Halloween is right around the corner, a dark corner. A treacherously dark corner. There is someone or something at the dark corner ready to jump out at you. Did I mention it was dark?
It might be a creepy clown or a political activist who wants your phone number to send you 9,000 texts about voting before Nov. 8, even if you explain you’re just 8 years old. These texts will go on for another 70 years. Maybe longer.
So be careful out there! I’m staying home and passing out sugar-free, gluten-free, fairly traded, environmentally sensitive, made-in the USA, healthy, mostly flavorless alternative snacks made of ingredients we have plenty of — like seaweed. Or, if that gets too complicated, Snickers.

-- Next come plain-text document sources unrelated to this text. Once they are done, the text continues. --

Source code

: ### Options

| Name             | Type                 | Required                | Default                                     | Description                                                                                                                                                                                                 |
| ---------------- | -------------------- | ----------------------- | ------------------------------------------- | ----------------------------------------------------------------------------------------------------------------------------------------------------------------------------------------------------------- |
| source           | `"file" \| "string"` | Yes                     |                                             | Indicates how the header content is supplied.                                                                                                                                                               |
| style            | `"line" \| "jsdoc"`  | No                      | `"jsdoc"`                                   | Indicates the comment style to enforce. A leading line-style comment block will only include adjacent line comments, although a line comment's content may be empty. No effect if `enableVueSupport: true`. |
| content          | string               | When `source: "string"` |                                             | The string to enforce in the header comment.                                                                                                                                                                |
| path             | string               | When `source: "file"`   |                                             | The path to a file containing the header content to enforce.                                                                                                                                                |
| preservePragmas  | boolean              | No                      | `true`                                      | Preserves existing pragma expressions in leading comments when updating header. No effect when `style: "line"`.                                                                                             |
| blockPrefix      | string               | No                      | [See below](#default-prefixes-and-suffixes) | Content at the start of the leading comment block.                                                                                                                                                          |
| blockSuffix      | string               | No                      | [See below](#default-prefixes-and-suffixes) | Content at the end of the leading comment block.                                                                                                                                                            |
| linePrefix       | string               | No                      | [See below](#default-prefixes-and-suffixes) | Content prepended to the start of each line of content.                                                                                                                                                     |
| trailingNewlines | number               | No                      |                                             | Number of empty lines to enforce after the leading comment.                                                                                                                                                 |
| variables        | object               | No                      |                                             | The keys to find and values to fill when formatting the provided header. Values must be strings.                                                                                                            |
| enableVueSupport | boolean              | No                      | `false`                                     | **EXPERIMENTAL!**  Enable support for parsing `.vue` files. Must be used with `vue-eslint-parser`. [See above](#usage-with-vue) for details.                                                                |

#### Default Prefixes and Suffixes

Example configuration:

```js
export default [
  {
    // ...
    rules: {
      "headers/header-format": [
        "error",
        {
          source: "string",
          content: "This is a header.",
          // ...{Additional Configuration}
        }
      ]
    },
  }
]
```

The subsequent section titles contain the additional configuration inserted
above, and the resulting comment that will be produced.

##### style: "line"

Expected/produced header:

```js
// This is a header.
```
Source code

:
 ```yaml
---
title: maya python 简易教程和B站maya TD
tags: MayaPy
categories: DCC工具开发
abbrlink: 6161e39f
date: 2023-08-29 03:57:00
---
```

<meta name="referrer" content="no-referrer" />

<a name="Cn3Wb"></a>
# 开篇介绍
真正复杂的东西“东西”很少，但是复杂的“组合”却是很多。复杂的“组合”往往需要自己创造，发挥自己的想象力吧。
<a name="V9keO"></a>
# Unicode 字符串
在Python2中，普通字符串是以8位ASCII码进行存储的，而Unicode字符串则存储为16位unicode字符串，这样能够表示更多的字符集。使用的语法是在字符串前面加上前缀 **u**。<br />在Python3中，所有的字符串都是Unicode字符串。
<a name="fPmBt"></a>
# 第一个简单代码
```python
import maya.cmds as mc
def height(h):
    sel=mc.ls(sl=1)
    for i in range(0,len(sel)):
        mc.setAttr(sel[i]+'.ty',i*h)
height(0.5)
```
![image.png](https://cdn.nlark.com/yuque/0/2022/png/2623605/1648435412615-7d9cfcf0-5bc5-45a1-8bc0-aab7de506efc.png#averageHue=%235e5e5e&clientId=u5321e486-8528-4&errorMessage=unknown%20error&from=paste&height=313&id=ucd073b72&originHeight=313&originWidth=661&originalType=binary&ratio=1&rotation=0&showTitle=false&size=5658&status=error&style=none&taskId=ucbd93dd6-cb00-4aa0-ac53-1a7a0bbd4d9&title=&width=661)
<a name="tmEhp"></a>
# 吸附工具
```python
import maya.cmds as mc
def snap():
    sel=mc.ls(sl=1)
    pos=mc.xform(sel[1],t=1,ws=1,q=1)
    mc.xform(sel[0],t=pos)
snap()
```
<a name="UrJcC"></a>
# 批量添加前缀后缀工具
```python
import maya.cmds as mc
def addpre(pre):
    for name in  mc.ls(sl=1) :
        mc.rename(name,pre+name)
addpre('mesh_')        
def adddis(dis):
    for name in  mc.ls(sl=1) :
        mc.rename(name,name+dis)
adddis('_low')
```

I’ll be dressing up once again as Valley News columnist Dan Mackie, which is kind of subtle, but appropriate, since that’s pretty much who I am. Kids love newspapers and wish their parents would stop foisting phones, computers and tablets on them. You can’t even imagine how many are letting their video game consoles get dusty as they read my column and other things in the paper aloud to each other. Kids nowadays!
Other than my costume, I’ve never been a big Halloween guy as an adult. I gave up trick or treating several years after homeowners started saying, “Aren’t you getting a little old for this?” As if you’re ever too old for free candy. I guess since I was driving my own car from house to house they had a point.
Anyway, trick or treat seems like a shady proposition. If we refuse treats, packs of children will play tricks on us and our property. For all I know, a little kid dressed as Elsa from Frozen could cut my catalytic converter. How is this not a protection racket?
But it’s all in good fun, allegedly. In the spirit of Halloween, here are some costume ideas for kids that will really rattle adults, the people with the goods:
■Oil delivery person. Borrow some sort of tanker truck, paint Jimmy’s Oil Co. on it and drag a long heavy hose to each house when you trick or treat. After you get your candy, present them a “trick” bill of $1,000 for 200 gallons of heating oil.
■Adapt a cubicle into a costume and be your own mobile call center. You can offer extended car warranties for a double helping of Kit-Kat bars.
■Dress up like a grownup and present yourself as a consultant working for the town assessor’s office. Just say, “Trick or treat ... or I’m going to have to take a look at that deck out back that I’m not sure you ever got a building permit for.”
■Lots of kids could dress as President Joe Biden in aviator glasses. Choose which homes to visit wisely.
■It’s always popular among history students to dress up as your favorite vice president. I suggested this some time ago, and we got hit with swarms of little vice presidents, which shows the power of the press. Where did they get all those Dick Cheney costumes?
■Be a Kid Medicare Adviser. You’ll get extra treats if you carry a Medicare booklet and laptop that you’ll use to help seniors choose the right Medicare plan for them. This is about as hard as Organic Chemistry, so hit the books before Halloween.
■Someone should dress up as the political operative who writes scary copy for the anti-Democrat ads on TV and online. They are from the Anonymous Dark Money Billionaires and People from Other States Who According to the Supreme Court Deserve to Have a Say in New Hampshire Politics. I may have that PAC name a little bit wrong, but the small print flies right by in the ads. Anyway, they’ve been hammering away at the idea that Sen. Maggie Hassan is personally responsible for inflation and illegal immigration. Well, everybody knows that, but it’s not like she’s a Yankees fan. (Just kidding. Kind of. Hint: Don’t wear a Yankees uniform to my door, kids.)
■My last idea may be the hardest to pull off. Gather 400 of your little friends and go out as the New Hampshire House of Representatives. Yes, it takes that many adults to produce the quality of legislation that, um, we all have come to know and love. Now the hard part — find a gavel; you’ll be surprised how many households don’t have one. Someone can use it to knock on doors. And don’t believe the adults who claim they’ve run out of candy.
Remember, kids, you should be getting around 10% more for your efforts this year. Otherwise, it’s time to open your bag of tricks.